Palliative care has been gaining momentum in terms of these services’ potential to reduce unnecessary and expensive health care spending among seriously ill patient populations, according to Twaddle. Palliative care utilization has led to decreased hospitalizations and emergency department services, avoiding some of the common “waste patterns” in a fragmented health care delivery system, she stated.
Growing recognition around palliative care’s value proposition has in part sparked new payment pathways for these services.

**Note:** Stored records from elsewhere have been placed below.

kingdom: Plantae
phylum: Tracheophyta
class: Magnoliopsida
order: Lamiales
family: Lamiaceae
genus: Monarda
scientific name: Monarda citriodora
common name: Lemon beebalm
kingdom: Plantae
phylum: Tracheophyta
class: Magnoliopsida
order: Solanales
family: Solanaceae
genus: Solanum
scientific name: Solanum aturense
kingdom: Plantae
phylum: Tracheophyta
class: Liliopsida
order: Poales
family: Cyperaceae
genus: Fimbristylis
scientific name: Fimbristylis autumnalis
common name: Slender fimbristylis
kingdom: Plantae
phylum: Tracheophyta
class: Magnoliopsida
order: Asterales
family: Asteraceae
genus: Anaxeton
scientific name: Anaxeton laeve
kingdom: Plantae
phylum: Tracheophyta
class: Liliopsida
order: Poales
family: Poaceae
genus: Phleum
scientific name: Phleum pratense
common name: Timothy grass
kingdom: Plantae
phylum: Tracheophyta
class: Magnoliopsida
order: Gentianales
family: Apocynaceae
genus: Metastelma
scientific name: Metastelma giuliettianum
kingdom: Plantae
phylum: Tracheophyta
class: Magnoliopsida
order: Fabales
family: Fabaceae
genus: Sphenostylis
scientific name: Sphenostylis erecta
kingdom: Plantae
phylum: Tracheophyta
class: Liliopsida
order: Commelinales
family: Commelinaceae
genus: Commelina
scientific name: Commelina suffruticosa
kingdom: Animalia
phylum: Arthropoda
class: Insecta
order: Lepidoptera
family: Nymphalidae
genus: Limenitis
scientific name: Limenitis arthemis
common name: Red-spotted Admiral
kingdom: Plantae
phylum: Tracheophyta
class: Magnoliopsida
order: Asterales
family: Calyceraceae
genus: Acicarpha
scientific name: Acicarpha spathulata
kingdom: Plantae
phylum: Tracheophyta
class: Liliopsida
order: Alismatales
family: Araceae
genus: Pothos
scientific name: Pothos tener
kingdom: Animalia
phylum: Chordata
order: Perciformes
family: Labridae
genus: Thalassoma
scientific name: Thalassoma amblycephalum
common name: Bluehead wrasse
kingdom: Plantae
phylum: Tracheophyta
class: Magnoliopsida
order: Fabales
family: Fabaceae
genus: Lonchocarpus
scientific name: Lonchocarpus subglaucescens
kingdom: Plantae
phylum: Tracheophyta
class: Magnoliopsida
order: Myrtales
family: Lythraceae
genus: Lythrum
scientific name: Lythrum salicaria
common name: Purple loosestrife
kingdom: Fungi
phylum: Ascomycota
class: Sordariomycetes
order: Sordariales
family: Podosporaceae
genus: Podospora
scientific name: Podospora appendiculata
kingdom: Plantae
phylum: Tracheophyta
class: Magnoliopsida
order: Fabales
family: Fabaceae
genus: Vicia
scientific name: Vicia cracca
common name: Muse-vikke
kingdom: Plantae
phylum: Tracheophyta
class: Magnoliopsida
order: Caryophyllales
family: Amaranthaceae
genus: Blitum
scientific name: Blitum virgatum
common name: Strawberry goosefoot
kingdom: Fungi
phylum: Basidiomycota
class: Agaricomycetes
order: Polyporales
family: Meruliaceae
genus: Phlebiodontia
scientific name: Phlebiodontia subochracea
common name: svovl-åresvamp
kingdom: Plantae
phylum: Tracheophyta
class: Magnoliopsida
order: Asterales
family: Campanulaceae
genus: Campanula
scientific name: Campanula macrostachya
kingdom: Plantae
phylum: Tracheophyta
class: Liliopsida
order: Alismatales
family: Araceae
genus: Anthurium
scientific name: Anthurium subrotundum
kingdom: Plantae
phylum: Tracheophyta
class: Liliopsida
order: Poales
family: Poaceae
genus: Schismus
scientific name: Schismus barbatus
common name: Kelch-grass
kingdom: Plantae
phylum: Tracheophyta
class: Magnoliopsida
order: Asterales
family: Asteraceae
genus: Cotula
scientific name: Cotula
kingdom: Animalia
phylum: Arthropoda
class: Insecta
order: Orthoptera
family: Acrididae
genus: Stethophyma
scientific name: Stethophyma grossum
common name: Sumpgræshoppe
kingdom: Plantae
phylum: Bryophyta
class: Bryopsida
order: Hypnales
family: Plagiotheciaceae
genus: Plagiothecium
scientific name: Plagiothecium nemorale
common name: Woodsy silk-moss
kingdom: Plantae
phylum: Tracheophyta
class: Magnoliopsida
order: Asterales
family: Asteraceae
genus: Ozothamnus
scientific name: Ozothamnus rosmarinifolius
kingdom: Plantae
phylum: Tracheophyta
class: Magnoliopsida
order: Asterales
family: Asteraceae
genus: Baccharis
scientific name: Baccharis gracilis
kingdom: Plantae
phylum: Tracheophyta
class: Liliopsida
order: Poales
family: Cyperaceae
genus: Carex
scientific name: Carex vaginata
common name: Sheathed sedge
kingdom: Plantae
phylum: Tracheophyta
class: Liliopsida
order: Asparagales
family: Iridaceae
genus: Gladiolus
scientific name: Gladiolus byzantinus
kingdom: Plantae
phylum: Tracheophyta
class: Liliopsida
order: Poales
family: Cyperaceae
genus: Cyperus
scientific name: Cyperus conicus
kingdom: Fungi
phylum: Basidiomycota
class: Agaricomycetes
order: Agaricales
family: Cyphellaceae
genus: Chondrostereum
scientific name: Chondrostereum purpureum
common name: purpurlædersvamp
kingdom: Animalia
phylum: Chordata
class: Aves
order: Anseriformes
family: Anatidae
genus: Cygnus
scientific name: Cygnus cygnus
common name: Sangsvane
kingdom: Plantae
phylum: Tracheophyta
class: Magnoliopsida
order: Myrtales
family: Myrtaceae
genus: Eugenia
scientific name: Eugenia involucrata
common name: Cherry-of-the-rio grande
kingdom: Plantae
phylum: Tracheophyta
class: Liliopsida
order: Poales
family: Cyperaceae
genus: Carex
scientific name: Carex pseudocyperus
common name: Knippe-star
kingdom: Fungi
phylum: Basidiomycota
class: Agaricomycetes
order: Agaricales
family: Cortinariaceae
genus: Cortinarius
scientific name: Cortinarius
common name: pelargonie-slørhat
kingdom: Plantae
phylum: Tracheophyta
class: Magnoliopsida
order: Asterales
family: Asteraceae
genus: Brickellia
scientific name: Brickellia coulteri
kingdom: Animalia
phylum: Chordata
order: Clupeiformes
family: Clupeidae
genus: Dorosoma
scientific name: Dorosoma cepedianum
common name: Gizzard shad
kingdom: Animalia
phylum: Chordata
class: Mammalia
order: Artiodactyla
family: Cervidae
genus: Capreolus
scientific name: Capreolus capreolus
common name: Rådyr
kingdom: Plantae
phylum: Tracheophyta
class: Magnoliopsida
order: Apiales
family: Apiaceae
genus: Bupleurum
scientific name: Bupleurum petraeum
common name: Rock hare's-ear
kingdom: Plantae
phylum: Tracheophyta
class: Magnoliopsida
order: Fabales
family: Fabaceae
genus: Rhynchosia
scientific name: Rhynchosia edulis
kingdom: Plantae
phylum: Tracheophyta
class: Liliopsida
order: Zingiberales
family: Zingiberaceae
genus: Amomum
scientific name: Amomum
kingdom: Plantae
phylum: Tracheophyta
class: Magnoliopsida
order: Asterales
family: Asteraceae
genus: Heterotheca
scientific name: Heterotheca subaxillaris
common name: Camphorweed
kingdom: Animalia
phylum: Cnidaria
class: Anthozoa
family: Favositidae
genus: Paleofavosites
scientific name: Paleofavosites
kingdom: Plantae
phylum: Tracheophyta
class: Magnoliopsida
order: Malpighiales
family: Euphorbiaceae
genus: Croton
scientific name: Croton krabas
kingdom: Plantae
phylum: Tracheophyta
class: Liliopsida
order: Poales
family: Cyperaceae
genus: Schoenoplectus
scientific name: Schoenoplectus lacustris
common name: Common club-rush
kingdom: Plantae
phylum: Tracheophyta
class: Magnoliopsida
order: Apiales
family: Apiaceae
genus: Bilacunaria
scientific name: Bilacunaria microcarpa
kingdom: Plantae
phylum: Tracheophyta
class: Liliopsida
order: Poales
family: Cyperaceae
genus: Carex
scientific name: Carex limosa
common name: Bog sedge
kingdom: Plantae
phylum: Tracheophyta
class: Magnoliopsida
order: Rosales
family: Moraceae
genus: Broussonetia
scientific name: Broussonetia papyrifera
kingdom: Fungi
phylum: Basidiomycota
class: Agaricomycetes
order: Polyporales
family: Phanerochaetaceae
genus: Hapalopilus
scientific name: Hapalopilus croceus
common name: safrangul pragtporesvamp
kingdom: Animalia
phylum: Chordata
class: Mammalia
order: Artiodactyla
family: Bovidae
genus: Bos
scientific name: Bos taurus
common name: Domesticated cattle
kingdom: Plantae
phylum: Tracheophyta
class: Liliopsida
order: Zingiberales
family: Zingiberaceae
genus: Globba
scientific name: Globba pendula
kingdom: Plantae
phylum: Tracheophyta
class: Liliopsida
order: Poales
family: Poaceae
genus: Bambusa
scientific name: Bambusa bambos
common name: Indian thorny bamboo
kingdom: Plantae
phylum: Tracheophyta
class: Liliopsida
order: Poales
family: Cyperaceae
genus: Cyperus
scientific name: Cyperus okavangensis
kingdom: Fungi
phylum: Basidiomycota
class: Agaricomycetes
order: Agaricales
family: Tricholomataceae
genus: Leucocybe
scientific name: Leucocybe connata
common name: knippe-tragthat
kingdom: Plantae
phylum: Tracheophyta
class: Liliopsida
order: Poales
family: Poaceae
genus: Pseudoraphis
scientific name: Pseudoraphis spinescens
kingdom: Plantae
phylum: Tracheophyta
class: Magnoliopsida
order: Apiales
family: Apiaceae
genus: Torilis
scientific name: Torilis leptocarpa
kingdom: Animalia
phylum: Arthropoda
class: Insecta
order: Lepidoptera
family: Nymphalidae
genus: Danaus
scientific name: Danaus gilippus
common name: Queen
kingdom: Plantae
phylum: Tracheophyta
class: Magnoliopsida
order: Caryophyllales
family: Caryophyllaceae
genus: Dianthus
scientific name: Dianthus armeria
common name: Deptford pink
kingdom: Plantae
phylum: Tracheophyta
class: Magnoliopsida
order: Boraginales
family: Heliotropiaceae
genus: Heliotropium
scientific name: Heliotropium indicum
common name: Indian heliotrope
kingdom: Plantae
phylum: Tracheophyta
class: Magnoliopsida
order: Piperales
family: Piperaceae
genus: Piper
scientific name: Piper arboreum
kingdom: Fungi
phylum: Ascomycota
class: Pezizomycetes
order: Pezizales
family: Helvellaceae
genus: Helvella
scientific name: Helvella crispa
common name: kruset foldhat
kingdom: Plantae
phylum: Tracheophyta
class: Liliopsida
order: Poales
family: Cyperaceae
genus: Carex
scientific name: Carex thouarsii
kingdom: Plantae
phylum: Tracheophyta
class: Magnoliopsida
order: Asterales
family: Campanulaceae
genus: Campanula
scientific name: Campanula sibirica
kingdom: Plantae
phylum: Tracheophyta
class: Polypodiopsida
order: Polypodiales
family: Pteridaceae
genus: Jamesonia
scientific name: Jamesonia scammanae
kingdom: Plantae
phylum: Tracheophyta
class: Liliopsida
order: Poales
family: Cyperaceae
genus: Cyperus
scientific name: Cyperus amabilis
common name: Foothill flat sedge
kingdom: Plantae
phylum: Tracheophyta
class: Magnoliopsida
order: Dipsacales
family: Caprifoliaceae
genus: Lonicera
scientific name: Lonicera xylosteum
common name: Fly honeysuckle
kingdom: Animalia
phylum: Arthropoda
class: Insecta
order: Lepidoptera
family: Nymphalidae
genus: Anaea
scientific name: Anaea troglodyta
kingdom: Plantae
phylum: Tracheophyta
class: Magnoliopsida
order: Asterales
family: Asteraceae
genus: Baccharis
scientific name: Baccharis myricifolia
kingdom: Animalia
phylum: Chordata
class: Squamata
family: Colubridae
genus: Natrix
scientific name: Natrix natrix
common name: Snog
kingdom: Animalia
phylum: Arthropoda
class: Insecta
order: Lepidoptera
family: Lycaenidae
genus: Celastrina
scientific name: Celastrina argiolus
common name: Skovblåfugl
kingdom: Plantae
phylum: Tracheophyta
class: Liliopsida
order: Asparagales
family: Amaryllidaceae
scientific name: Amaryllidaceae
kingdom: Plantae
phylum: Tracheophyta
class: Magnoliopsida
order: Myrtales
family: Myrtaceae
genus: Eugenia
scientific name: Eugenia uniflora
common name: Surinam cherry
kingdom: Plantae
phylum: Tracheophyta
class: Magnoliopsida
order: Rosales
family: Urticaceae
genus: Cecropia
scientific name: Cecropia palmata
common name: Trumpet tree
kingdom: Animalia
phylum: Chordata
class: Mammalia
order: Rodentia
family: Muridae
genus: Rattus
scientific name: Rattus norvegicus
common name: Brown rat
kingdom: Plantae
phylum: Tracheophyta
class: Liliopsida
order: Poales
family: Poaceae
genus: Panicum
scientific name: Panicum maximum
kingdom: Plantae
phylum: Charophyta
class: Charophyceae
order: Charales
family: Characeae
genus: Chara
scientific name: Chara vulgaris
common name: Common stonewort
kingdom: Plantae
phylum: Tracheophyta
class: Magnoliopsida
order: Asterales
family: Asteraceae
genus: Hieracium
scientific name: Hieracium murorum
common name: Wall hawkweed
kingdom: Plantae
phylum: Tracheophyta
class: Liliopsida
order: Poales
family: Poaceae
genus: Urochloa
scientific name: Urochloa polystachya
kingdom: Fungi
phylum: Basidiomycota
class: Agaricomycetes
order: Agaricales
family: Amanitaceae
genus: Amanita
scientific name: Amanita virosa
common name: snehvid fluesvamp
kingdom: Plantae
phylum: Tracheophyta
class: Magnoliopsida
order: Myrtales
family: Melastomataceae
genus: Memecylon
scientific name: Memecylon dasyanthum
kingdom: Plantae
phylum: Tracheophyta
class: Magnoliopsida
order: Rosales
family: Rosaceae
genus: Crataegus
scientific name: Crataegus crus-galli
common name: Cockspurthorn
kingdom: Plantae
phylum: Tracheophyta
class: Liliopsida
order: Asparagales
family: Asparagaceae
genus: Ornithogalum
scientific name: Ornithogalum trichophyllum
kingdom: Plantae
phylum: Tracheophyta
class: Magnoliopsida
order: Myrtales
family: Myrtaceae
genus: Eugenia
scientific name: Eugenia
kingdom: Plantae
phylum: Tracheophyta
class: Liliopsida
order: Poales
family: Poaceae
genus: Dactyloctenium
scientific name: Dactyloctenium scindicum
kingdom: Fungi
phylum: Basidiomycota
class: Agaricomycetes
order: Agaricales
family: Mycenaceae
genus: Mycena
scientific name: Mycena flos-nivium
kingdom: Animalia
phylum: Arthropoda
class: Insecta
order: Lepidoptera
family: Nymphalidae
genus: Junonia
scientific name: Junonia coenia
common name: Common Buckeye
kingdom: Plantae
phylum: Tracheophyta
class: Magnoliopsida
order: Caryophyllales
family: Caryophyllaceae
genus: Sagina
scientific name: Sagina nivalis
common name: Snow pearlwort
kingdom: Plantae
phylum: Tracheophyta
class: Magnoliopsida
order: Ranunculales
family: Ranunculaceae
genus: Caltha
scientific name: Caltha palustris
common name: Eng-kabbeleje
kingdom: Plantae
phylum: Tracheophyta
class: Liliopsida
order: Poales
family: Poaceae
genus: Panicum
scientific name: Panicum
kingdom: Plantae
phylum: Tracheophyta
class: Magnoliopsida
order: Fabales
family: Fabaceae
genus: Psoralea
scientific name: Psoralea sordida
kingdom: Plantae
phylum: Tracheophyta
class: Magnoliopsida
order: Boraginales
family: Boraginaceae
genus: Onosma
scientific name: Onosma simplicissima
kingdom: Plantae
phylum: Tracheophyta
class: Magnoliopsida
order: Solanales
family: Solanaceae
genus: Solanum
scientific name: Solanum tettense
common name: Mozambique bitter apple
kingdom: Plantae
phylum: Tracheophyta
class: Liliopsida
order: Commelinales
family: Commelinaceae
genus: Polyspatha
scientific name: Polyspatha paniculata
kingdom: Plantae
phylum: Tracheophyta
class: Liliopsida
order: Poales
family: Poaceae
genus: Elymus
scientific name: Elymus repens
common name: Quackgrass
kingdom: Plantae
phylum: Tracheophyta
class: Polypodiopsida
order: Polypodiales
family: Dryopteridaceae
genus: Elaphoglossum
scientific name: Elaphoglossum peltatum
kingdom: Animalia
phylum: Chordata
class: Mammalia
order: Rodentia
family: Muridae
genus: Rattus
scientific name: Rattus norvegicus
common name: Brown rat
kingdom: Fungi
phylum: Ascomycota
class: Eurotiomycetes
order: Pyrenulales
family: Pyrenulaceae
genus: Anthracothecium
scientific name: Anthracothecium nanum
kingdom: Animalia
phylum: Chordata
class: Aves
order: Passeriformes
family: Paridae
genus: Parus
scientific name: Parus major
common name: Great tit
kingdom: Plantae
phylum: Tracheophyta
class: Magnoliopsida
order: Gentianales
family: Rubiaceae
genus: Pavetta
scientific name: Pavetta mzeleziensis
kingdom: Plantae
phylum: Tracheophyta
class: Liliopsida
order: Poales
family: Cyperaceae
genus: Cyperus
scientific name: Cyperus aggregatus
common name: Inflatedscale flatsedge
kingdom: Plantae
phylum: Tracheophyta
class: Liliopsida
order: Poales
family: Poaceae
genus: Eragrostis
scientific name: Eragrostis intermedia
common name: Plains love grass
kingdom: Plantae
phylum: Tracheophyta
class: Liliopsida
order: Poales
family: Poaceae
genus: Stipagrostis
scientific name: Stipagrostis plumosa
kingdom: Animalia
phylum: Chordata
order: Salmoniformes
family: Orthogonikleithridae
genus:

Palliative care providers have more reimbursement opportunities now than they ever had historically, according to Bowman.
Among the most promising avenues for palliative care providers is the new Guiding an Improved Dementia Experience (GUIDE) payment demonstration. Roughly 40 hospice and palliative care organizations are currently participating in the GUIDE model, which is designed to improve quality of life for dementia patients and their caregivers by addressing care coordination, behavioral health and functional needs.
State-level palliative care payment activity has also been building in recent years, Bowman indicated.
Case in point, California’s Medicaid program Medi-Cal recently expanded its palliative care programs to cover more patient diagnoses such as cancer, congestive heart failure, chronic obstructive pulmonary disease and end-stage liver disease. The growth has sparked some palliative providers in the state to pilot new programs dedicated to enhancing patient outcomes and reducing costs.
Medicaid palliative care coverage also grew in Hawaii last year when the U.S. Centers for Medicare and Medicaid Services (CMS) approved a State Plan Amendment (SPA). Hawaii became the first state to request SPA approval, part of Medicaid’s process for adding new benefits. The SPA defines palliative care as a preventive service, establishes a payment methodology and sets quality reporting standards in the state.
“New billing opportunities for palliative care teams have emerged in recent years, providing funding for caregiver education, navigation, time spent with high-complexity patients, and other services for which palliative care teams previously had no reimbursement opportunities under traditional Medicare,” Bowman told Palliative Care News. “The needs of caregivers in general are increasingly being recognized at the advocacy, policy and payment levels, bringing some new resources to bear.”